The manufacturing powerhouse and Anderson-based startup were connected through Elevate Ventures in Indianapolis, which helped uncover their complementary expertise. ChefsFridge had developed a cooling technology to help address challenges in the restaurant business and food deserts. But the pandemic threw the startup a curveball; ChefsFridge decided to return funding dollars to its lead investor, a hospitality business owner who was hit hard by the shutdown. A search for new funding options led the startup to Elevate Ventures, which forged the connection to the Rolls-Royce engineers through “a little bit of serendipity,” says ChefsFridge co-founder and President Shane Bivens.
The ArcticRx pod aims to bridge the chasmic gap in the cold chain that’s crippling access to Covid-19 vaccinations in low-income countries. Research from the Global Change Data Lab shows that less than 2.5% of low-income countries have received a single dose of a Covid-19 vaccine. The World Health Organization says up to 50% of vaccines for a variety of diseases are wasted globally each year, largely due to “lack of temperature control and the logistics to support an unbroken cold chain.”
ChefsFridge believes ArcticRx is “vaccine equity in a box.” About the size of a dishwasher, the passive ultra-low temperature (ULT) delivery pod can maintain -80 degree Celsius with no electricity or battery for about 30 days on a single charge. Its creators say the pod can store thousands of doses of a given vaccine and is designed to make multiple trips.
While the team can’t share specifics about how the pod functions, Bivens says it uses dry ice, and “the configuration of the materials inside” allows it to maintain the ULT storage.
“It’s not necessarily that we’ve developed some new fluid, new foam, or some new component,” says Bivens. “We’re managing the circuits…where the temperature could escape…and really try to minimize those. We also…used more robust materials; how people are configuring [coolers] today and what could be done to improve that. We made some major improvements on how it’s configured, but also simplified the designs that already exist.”
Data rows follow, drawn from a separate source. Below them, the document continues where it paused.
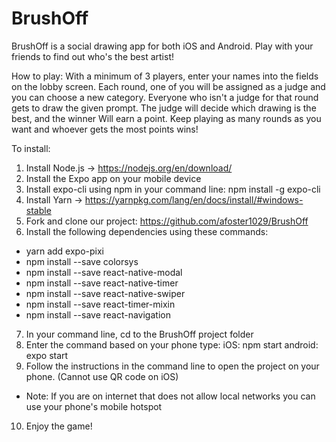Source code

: # BrushOff
BrushOff is a social drawing app for both iOS and Android. Play with your friends
to find out who's the best artist!

How to play:
With a minimum of 3 players, enter your names into the fields on the lobby screen.
Each round, one of you will be assigned as a judge and you can choose a new
category. Everyone who isn't a judge for that round gets to draw the given
prompt. The judge will decide which drawing is the best, and the winner Will
earn a point. Keep playing as many rounds as you want and whoever gets the
most points wins!

To install:
1. Install Node.js -> https://nodejs.org/en/download/
2. Install the Expo app on your mobile device
3. Install expo-cli using npm in your command line:
    npm install -g expo-cli
4. Install Yarn -> https://yarnpkg.com/lang/en/docs/install/#windows-stable
5. Fork and clone our project:
    https://github.com/afoster1029/BrushOff
6. Install the following dependencies using these commands:
  - yarn add expo-pixi
  - npm install --save colorsys
  - npm install --save react-native-modal
  - npm install --save react-native-timer
  - npm install --save react-native-swiper
  - npm install --save react-timer-mixin
  - npm install --save react-navigation
7. In your command line, cd to the BrushOff project folder
8. Enter the command based on your phone type:
   iOS: npm start
   android: expo start
9. Follow the instructions in the command line to open the project on
your phone. (Cannot use QR code on iOS)
  - Note: If you are on internet that does not allow local networks you can
    use your phone's mobile hotspot
10. Enjoy the game!
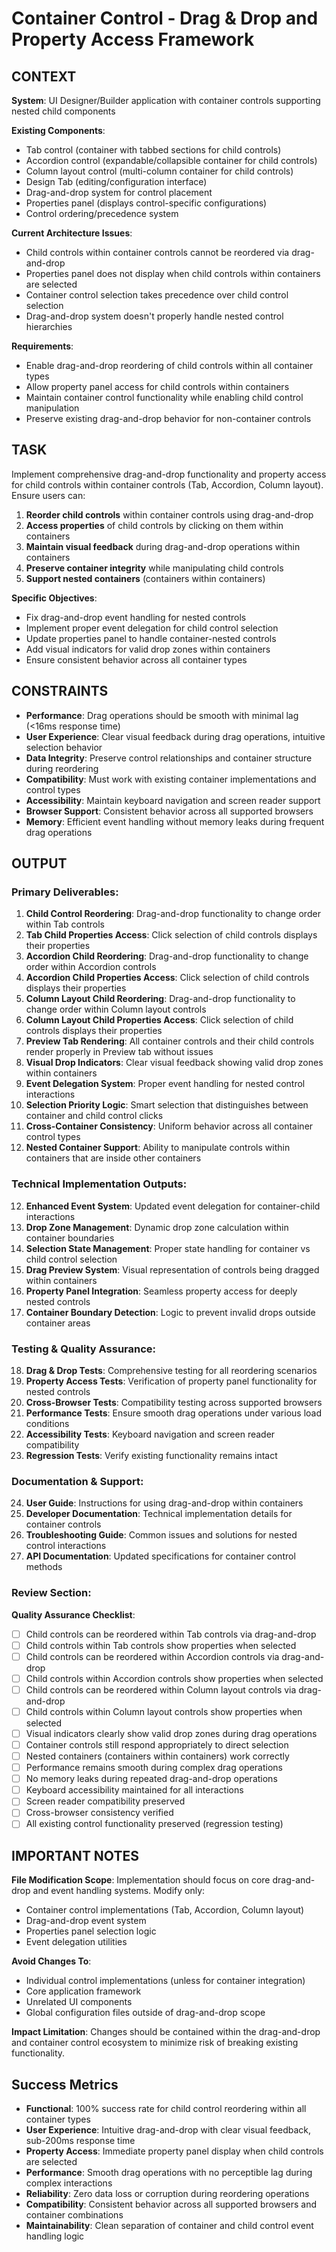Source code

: # Container Control - Drag & Drop and Property Access Framework

## CONTEXT
**System**: UI Designer/Builder application with container controls supporting nested child components

**Existing Components**:
- Tab control (container with tabbed sections for child controls)
- Accordion control (expandable/collapsible container for child controls)
- Column layout control (multi-column container for child controls)
- Design Tab (editing/configuration interface)
- Drag-and-drop system for control placement
- Properties panel (displays control-specific configurations)
- Control ordering/precedence system

**Current Architecture Issues**:
- Child controls within container controls cannot be reordered via drag-and-drop
- Properties panel does not display when child controls within containers are selected
- Container control selection takes precedence over child control selection
- Drag-and-drop system doesn't properly handle nested control hierarchies

**Requirements**: 
- Enable drag-and-drop reordering of child controls within all container types
- Allow property panel access for child controls within containers
- Maintain container control functionality while enabling child control manipulation
- Preserve existing drag-and-drop behavior for non-container controls

## TASK
Implement comprehensive drag-and-drop functionality and property access for child controls within container controls (Tab, Accordion, Column layout). Ensure users can:

1. **Reorder child controls** within container controls using drag-and-drop
2. **Access properties** of child controls by clicking on them within containers
3. **Maintain visual feedback** during drag-and-drop operations within containers
4. **Preserve container integrity** while manipulating child controls
5. **Support nested containers** (containers within containers)

**Specific Objectives**:
- Fix drag-and-drop event handling for nested controls
- Implement proper event delegation for child control selection
- Update properties panel to handle container-nested controls
- Add visual indicators for valid drop zones within containers
- Ensure consistent behavior across all container types

## CONSTRAINTS
- **Performance**: Drag operations should be smooth with minimal lag (<16ms response time)
- **User Experience**: Clear visual feedback during drag operations, intuitive selection behavior
- **Data Integrity**: Preserve control relationships and container structure during reordering
- **Compatibility**: Must work with existing container implementations and control types
- **Accessibility**: Maintain keyboard navigation and screen reader support
- **Browser Support**: Consistent behavior across all supported browsers
- **Memory**: Efficient event handling without memory leaks during frequent drag operations

## OUTPUT

### **Primary Deliverables**:
1. **Child Control Reordering**: Drag-and-drop functionality to change order within Tab controls
2. **Tab Child Properties Access**: Click selection of child controls displays their properties
3. **Accordion Child Reordering**: Drag-and-drop functionality to change order within Accordion controls
4. **Accordion Child Properties Access**: Click selection of child controls displays their properties
5. **Column Layout Child Reordering**: Drag-and-drop functionality to change order within Column layout controls
6. **Column Layout Child Properties Access**: Click selection of child controls displays their properties
7. **Preview Tab Rendering**: All container controls and their child controls render properly in Preview tab without issues
8. **Visual Drop Indicators**: Clear visual feedback showing valid drop zones within containers
9. **Event Delegation System**: Proper event handling for nested control interactions
10. **Selection Priority Logic**: Smart selection that distinguishes between container and child control clicks
11. **Cross-Container Consistency**: Uniform behavior across all container control types
12. **Nested Container Support**: Ability to manipulate controls within containers that are inside other containers

### **Technical Implementation Outputs**:
12. **Enhanced Event System**: Updated event delegation for container-child interactions
13. **Drop Zone Management**: Dynamic drop zone calculation within container boundaries
14. **Selection State Management**: Proper state handling for container vs child control selection
15. **Drag Preview System**: Visual representation of controls being dragged within containers
16. **Property Panel Integration**: Seamless property access for deeply nested controls
17. **Container Boundary Detection**: Logic to prevent invalid drops outside container areas

### **Testing & Quality Assurance**:
18. **Drag & Drop Tests**: Comprehensive testing for all reordering scenarios
19. **Property Access Tests**: Verification of property panel functionality for nested controls
20. **Cross-Browser Tests**: Compatibility testing across supported browsers
21. **Performance Tests**: Ensure smooth drag operations under various load conditions
22. **Accessibility Tests**: Keyboard navigation and screen reader compatibility
23. **Regression Tests**: Verify existing functionality remains intact

### **Documentation & Support**:
24. **User Guide**: Instructions for using drag-and-drop within containers
25. **Developer Documentation**: Technical implementation details for container controls
26. **Troubleshooting Guide**: Common issues and solutions for nested control interactions
27. **API Documentation**: Updated specifications for container control methods

### **Review Section**:
**Quality Assurance Checklist**:
- [ ] Child controls can be reordered within Tab controls via drag-and-drop
- [ ] Child controls within Tab controls show properties when selected
- [ ] Child controls can be reordered within Accordion controls via drag-and-drop
- [ ] Child controls within Accordion controls show properties when selected
- [ ] Child controls can be reordered within Column layout controls via drag-and-drop
- [ ] Child controls within Column layout controls show properties when selected
- [ ] Visual indicators clearly show valid drop zones during drag operations
- [ ] Container controls still respond appropriately to direct selection
- [ ] Nested containers (containers within containers) work correctly
- [ ] Performance remains smooth during complex drag operations
- [ ] No memory leaks during repeated drag-and-drop operations
- [ ] Keyboard accessibility maintained for all interactions
- [ ] Screen reader compatibility preserved
- [ ] Cross-browser consistency verified
- [ ] All existing control functionality preserved (regression testing)

## IMPORTANT NOTES

**File Modification Scope**: Implementation should focus on core drag-and-drop and event handling systems. Modify only:
- Container control implementations (Tab, Accordion, Column layout)
- Drag-and-drop event system
- Properties panel selection logic
- Event delegation utilities

**Avoid Changes To**:
- Individual control implementations (unless for container integration)
- Core application framework
- Unrelated UI components
- Global configuration files outside of drag-and-drop scope

**Impact Limitation**: Changes should be contained within the drag-and-drop and container control ecosystem to minimize risk of breaking existing functionality.

## Success Metrics

- **Functional**: 100% success rate for child control reordering within all container types
- **User Experience**: Intuitive drag-and-drop with clear visual feedback, sub-200ms response time
- **Property Access**: Immediate property panel display when child controls are selected
- **Performance**: Smooth drag operations with no perceptible lag during complex interactions
- **Reliability**: Zero data loss or corruption during reordering operations
- **Compatibility**: Consistent behavior across all supported browsers and container combinations
- **Maintainability**: Clean separation of container and child control event handling logic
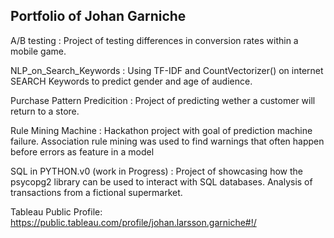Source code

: ## Portfolio of Johan Garniche
 

A/B testing : Project of testing differences in conversion rates within a mobile game.

NLP_on_Search_Keywords : Using TF-IDF and CountVectorizer() on internet SEARCH Keywords to predict gender and age of audience.

Purchase Pattern Predicition : Project of predicting wether a customer will return to a store.

Rule Mining Machine : Hackathon project with goal of prediction machine failure. Association rule mining was used to                           find warnings that often happen before errors as feature in a model

SQL in PYTHON.v0 (work in Progress) : Project of showcasing how the psycopg2 library can be used to interact with SQL                                         databases. Analysis of transactions from a fictional supermarket. 


Tableau Public Profile: https://public.tableau.com/profile/johan.larsson.garniche#!/
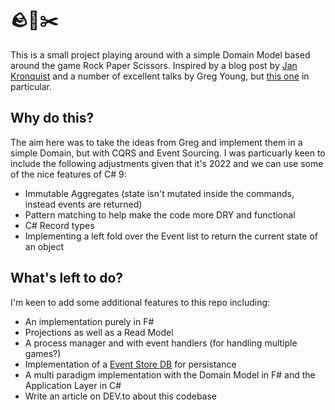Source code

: # 🪨📃✂️

This is a small project playing around with a simple Domain Model based around the game Rock Paper Scissors. Inspired by a blog post by [Jan Kronquist](https://blog.jayway.com/2013/03/08/aggregates-event-sourcing-distilled/) and a number of excellent talks by Greg Young, but [this one](https://vimeo.com/131636650) in particular.

## Why do this?

The aim here was to take the ideas from Greg and implement them in a simple Domain, but with CQRS and Event Sourcing. I was particuarly keen to include the following adjustments given that it's 2022 and we can use some of the nice features of C# 9:

- Immutable Aggregates (state isn't mutated inside the commands, instead events are returned)
- Pattern matching to help make the code more DRY and functional
- C# Record types
- Implementing a left fold over the Event list to return the current state of an object

## What's left to do?

I'm keen to add some additional features to this repo including:

- An implementation purely in F#
- Projections as well as a Read Model
- A process manager and with event handlers (for handling multiple games?)
- Implementation of a [Event Store DB](https://www.eventstore.com/) for persistance
- A multi paradigm implementation with the Domain Model in F# and the Application Layer in C#
- Write an article on DEV.to about this codebase
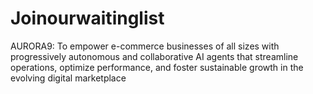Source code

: # Joinourwaitinglist
AURORA9: To empower e-commerce businesses of all sizes with progressively autonomous and collaborative AI agents that streamline operations, optimize performance, and foster sustainable growth in the evolving digital marketplace
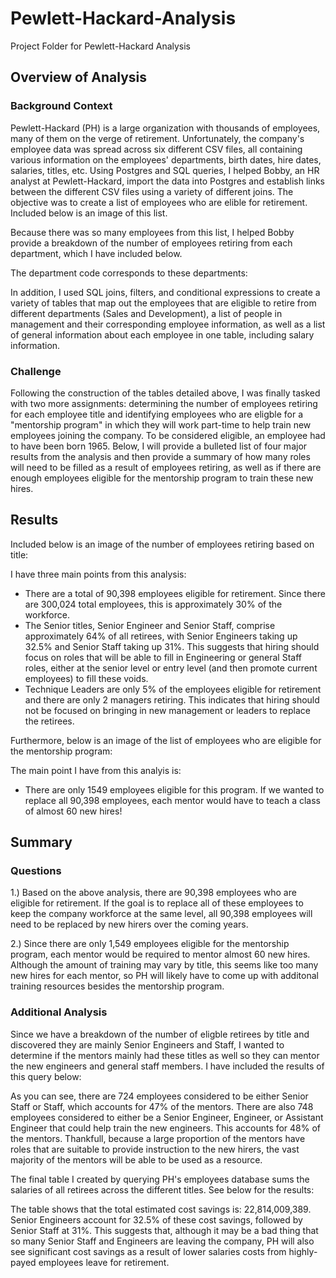 # Pewlett-Hackard-Analysis
Project Folder for Pewlett-Hackard Analysis

## Overview of Analysis

### Background Context
Pewlett-Hackard (PH) is a large organization with thousands of employees, many of them on the verge of retirement. Unfortunately, the company's employee data was spread across six different CSV files, all containing various information on the employees' departments, birth dates, hire dates, salaries, titles, etc. Using Postgres and SQL queries, I helped Bobby, an HR analyst at Pewlett-Hackard, import the data into Postgres and establish links between the different CSV files using a variety of different joins. The objective was to create a list of employees who are elible for retirement. Included below is an image of this list. 

Because there was so many employees from this list, I helped Bobby provide a breakdown of the number of employees retiring from each department, which I have included below.


The department code corresponds to these departments:

In addition, I used SQL joins, filters, and conditional expressions to create a variety of tables that map out the employees that are eligible to retire from different departments (Sales and Development), a list of people in management and their corresponding employee information, as well as a list of general information about each employee in one table, including salary information.

### Challenge
Following the construction of the tables detailed above, I was finally tasked with two more assignments: determining the number of employees retiring for each employee title and identifying employees who are eligble for a "mentorship program" in which they will work part-time to help train new employees joining the company. To be considered eligible, an employee had to have been born 1965. Below, I will provide a bulleted list of four major results from the analysis and then provide a summary of how many roles will need to be filled as a result of employees retiring, as well as if there are enough employees eligible for the mentorship program to train these new hires.

## Results
Included below is an image of the number of employees retiring based on title:

I have three main points from this analysis:
- There are a total of 90,398 employees eligible for retirement. Since there are 300,024 total employees, this is approximately 30% of the workforce.
- The Senior titles, Senior Engineer and Senior Staff, comprise approximately 64% of all retirees, with Senior Engineers taking up 32.5% and Senior Staff taking up 31%. This suggests that hiring should focus on roles that will be able to fill in Engineering or general Staff roles, either at the senior level or entry level (and then promote current employees) to fill these voids. 
- Technique Leaders are only 5% of the employees eligible for retirement and there are only 2 managers retiring. This indicates that hiring should not be focused on bringing in new management or leaders to replace the retirees. 

Furthermore, below is an image of the list of employees who are eligible for the mentorship program:

The main point I have from this analyis is:
- There are only 1549 employees eligible for this program. If we wanted to replace all 90,398 employees, each mentor would have to teach a class of almost 60 new hires! 

## Summary
### Questions
1.) Based on the above analysis, there are 90,398 employees who are eligible for retirement. If the goal is to replace all of these employees to keep the company workforce at the same level, all 90,398 employees will need to be replaced by new hirers over the coming years.

2.) Since there are only 1,549 employees eligible for the mentorship program, each mentor would be required to mentor almost 60 new hires. Although the amount of training may vary by title, this seems like too many new hires for each mentor, so PH will likely have to come up with additonal training resources besides the mentorship program.
### Additional Analysis
Since we have a breakdown of the number of eligble retirees by title and discovered they are mainly Senior Engineers and Staff, I wanted to determine if the mentors mainly had these titles as well so they can mentor the new engineers and general staff members. I have included the results of this query below:

As you can see, there are 724 employees considered to be either Senior Staff or Staff, which accounts for 47% of the mentors. There are also 748 employees considered to either be a Senior Engineer, Engineer, or Assistant Engineer that could help train the new engineers. This accounts for 48% of the mentors. Thankfull, because a large proportion of the mentors have roles that are suitable to provide instruction to the new hirers, the vast majority of the mentors will be able to be used as a resource.


The final table I created by querying PH's employees database sums the salaries of all retirees across the different titles. See below for the results:


The table shows that the total estimated cost savings is: 22,814,009,389. Senior Engineers account for 32.5% of these cost savings, followed by Senior Staff at 31%. This suggests that, although it may be a bad thing that so many Senior Staff and Engineers are leaving the company, PH will also see significant cost savings as a result of lower salaries costs from highly-payed employees leave for retirement. 



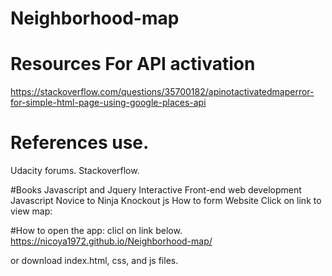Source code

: # Neighborhood-map


# Resources For API activation
https://stackoverflow.com/questions/35700182/apinotactivatedmaperror-for-simple-html-page-using-google-places-api

# References use.

Udacity forums.
Stackoverflow.


#Books
Javascript and Jquery Interactive Front-end web development
Javascript Novice to Ninja
Knockout js How to form Website
Click on link to view map:  


#How to open the app:
clicl on link below.
https://nicoya1972.github.io/Neighborhood-map/

 or download index.html, css, and js files.



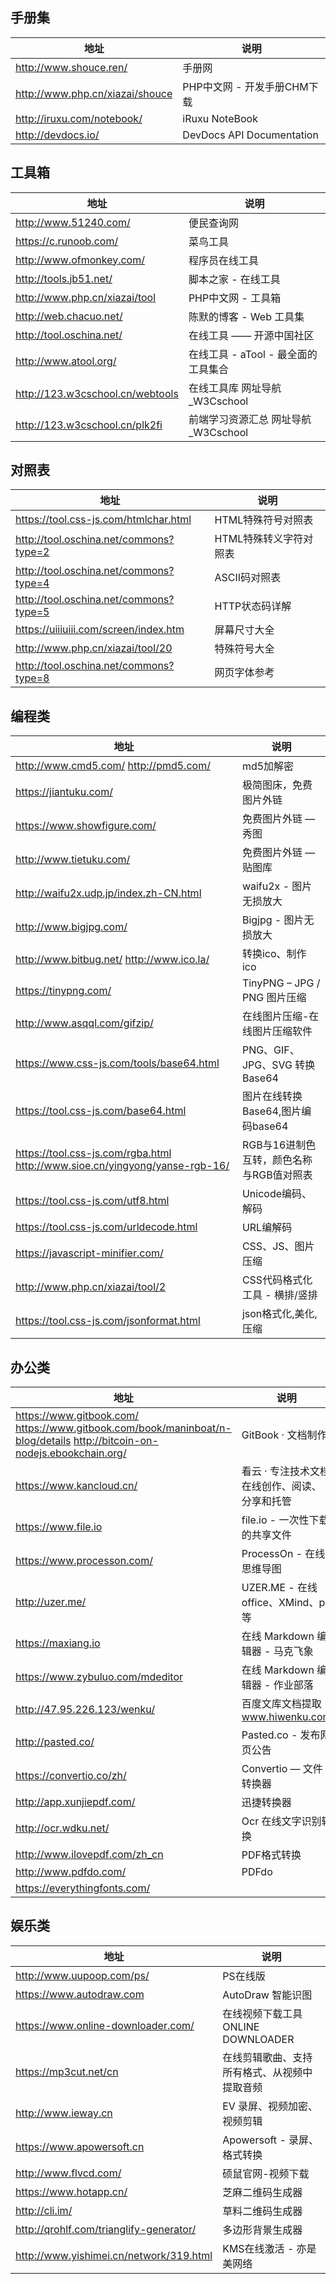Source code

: 
## 手册集

地址 | 说明
---|---
http://www.shouce.ren/ | 手册网
http://www.php.cn/xiazai/shouce | PHP中文网 - 开发手册CHM下载
http://iruxu.com/notebook/ | iRuxu NoteBook
http://devdocs.io/ | DevDocs API Documentation

## 工具箱

地址 | 说明
---|---
http://www.51240.com/ | 便民查询网
https://c.runoob.com/ | 菜鸟工具
http://www.ofmonkey.com/ | 程序员在线工具
http://tools.jb51.net/ | 脚本之家 - 在线工具
http://www.php.cn/xiazai/tool | PHP中文网 - 工具箱
http://web.chacuo.net/ | 陈默的博客 - Web 工具集
http://tool.oschina.net/ | 在线工具 —— 开源中国社区
http://www.atool.org/ | 在线工具 - aTool - 最全面的工具集合
http://123.w3cschool.cn/webtools | 在线工具库 网址导航_W3Cschool
http://123.w3cschool.cn/plk2fi | 前端学习资源汇总 网址导航_W3Cschool


## 对照表

地址 | 说明
---|---
https://tool.css-js.com/htmlchar.html | HTML特殊符号对照表
http://tool.oschina.net/commons?type=2 | HTML特殊转义字符对照表
http://tool.oschina.net/commons?type=4 | ASCII码对照表
http://tool.oschina.net/commons?type=5 | HTTP状态码详解
https://uiiiuiii.com/screen/index.htm | 屏幕尺寸大全
http://www.php.cn/xiazai/tool/20 | 特殊符号大全
http://tool.oschina.net/commons?type=8 | 网页字体参考


## 编程类

地址 | 说明
---|---
http://www.cmd5.com/ http://pmd5.com/ | md5加解密
https://jiantuku.com/ | 极简图床，免费图片外链
https://www.showfigure.com/ | 免费图片外链 — 秀图
http://www.tietuku.com/ | 免费图片外链 — 贴图库
http://waifu2x.udp.jp/index.zh-CN.html | waifu2x - 图片无损放大
http://www.bigjpg.com/ | Bigjpg - 图片无损放大
http://www.bitbug.net/ http://www.ico.la/ | 转换ico、制作ico
https://tinypng.com/ | TinyPNG – JPG / PNG 图片压缩
http://www.asqql.com/gifzip/ | 在线图片压缩-在线图片压缩软件
https://www.css-js.com/tools/base64.html | PNG、GIF、JPG、SVG 转换Base64
https://tool.css-js.com/base64.html | 图片在线转换Base64,图片编码base64
https://tool.css-js.com/rgba.html http://www.sioe.cn/yingyong/yanse-rgb-16/ | RGB与16进制色互转，颜色名称与RGB值对照表
https://tool.css-js.com/utf8.html | Unicode编码、解码
https://tool.css-js.com/urldecode.html | URL编解码
https://javascript-minifier.com/ | CSS、JS、图片压缩
http://www.php.cn/xiazai/tool/2 | CSS代码格式化工具  - 横排/竖排
https://tool.css-js.com/jsonformat.html | json格式化,美化,压缩


## 办公类

地址 | 说明
---|---
https://www.gitbook.com/ https://www.gitbook.com/book/maninboat/n-blog/details http://bitcoin-on-nodejs.ebookchain.org/ | GitBook · 文档制作
https://www.kancloud.cn/ | 看云 · 专注技术文档在线创作、阅读、分享和托管
https://www.file.io | file.io - 一次性下载的共享文件
https://www.processon.com/ | ProcessOn - 在线思维导图
http://uzer.me/ | UZER.ME - 在线office、XMind、ps等
https://maxiang.io | 在线 Markdown 编辑器 - 马克飞象
https://www.zybuluo.com/mdeditor | 在线 Markdown 编辑器 - 作业部落
http://47.95.226.123/wenku/ | 百度文库文档提取 - www.hiwenku.com
http://pasted.co/ | Pasted.co - 发布网页公告
https://convertio.co/zh/ | Convertio — 文件转换器
http://app.xunjiepdf.com/ | 迅捷转换器
http://ocr.wdku.net/ | Ocr 在线文字识别转换
http://www.ilovepdf.com/zh_cn | PDF格式转换
http://www.pdfdo.com/ | PDFdo | 在线免费处理转换
https://everythingfonts.com/ | 


## 娱乐类

地址 | 说明
---|---
http://www.uupoop.com/ps/ | PS在线版
https://www.autodraw.com | AutoDraw 智能识图
https://www.online-downloader.com/ | 在线视频下载工具 ONLINE DOWNLOADER
https://mp3cut.net/cn | 在线剪辑歌曲、支持所有格式、从视频中提取音频
http://www.ieway.cn | EV 录屏、视频加密、视频剪辑
https://www.apowersoft.cn | Apowersoft - 录屏、格式转换
http://www.flvcd.com/ | 硕鼠官网-视频下载
https://www.hotapp.cn/ | 芝麻二维码生成器
http://cli.im/ | 草料二维码生成器
http://qrohlf.com/trianglify-generator/ | 多边形背景生成器
http://www.yishimei.cn/network/319.html | KMS在线激活 - 亦是美网络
Lowry says winning the 2021 Crossroads Pitch Competition at The Mill, Bloomington’s center for entrepreneurship, is “a huge milestone” in terms of “awareness and validation.” While the team searched the world for experts to help develop ArcticRx, their inquiries repeatedly led back to the Hoosier state, “everything in the pod has been designed in Indiana,” says Bivens.
“We have some of the best engineering minds in the world,” says Lowry. “And we were kind of incredulous about trying to [design] something without being able to plug it in. When you look at the low-income countries and where the high need is—where there’s less than 5% vaccination rates—they don’t have power or access to electricity. They probably have no ULT freezers within a great distance of their communities. It’s a very proud element of ArcticRx that we’re able to achieve something that hasn’t been done.”
While Covid initiated the development of ArcticRx, the pod could be used for other biologics or vaccines; the Ebola vaccine, for example, also requires ULT. Bivens says “the market is massive,” with some $24 billion spent each year on storing and transporting products that require cryo temperature. The team is working to attract funding, which will help ArcticRx clear regulatory hurdles and expand field testing.
“It’s exciting to take a passionate idea that’s built from the heart of cooling engineers, our staff and everyone involved in ArcticRx who really want to make a difference in the world,” says Lowry. “You don’t often get a chance to do something that’s this important and can literally save lives and change how you get things around the world.”
Lowry says Rolls-Royce realized working with a startup would streamline the path to market for ArcticRx.
Bivens says ArcticRx was designed in Indiana, and all five prototypes have also been manufactured in the Hoosier state.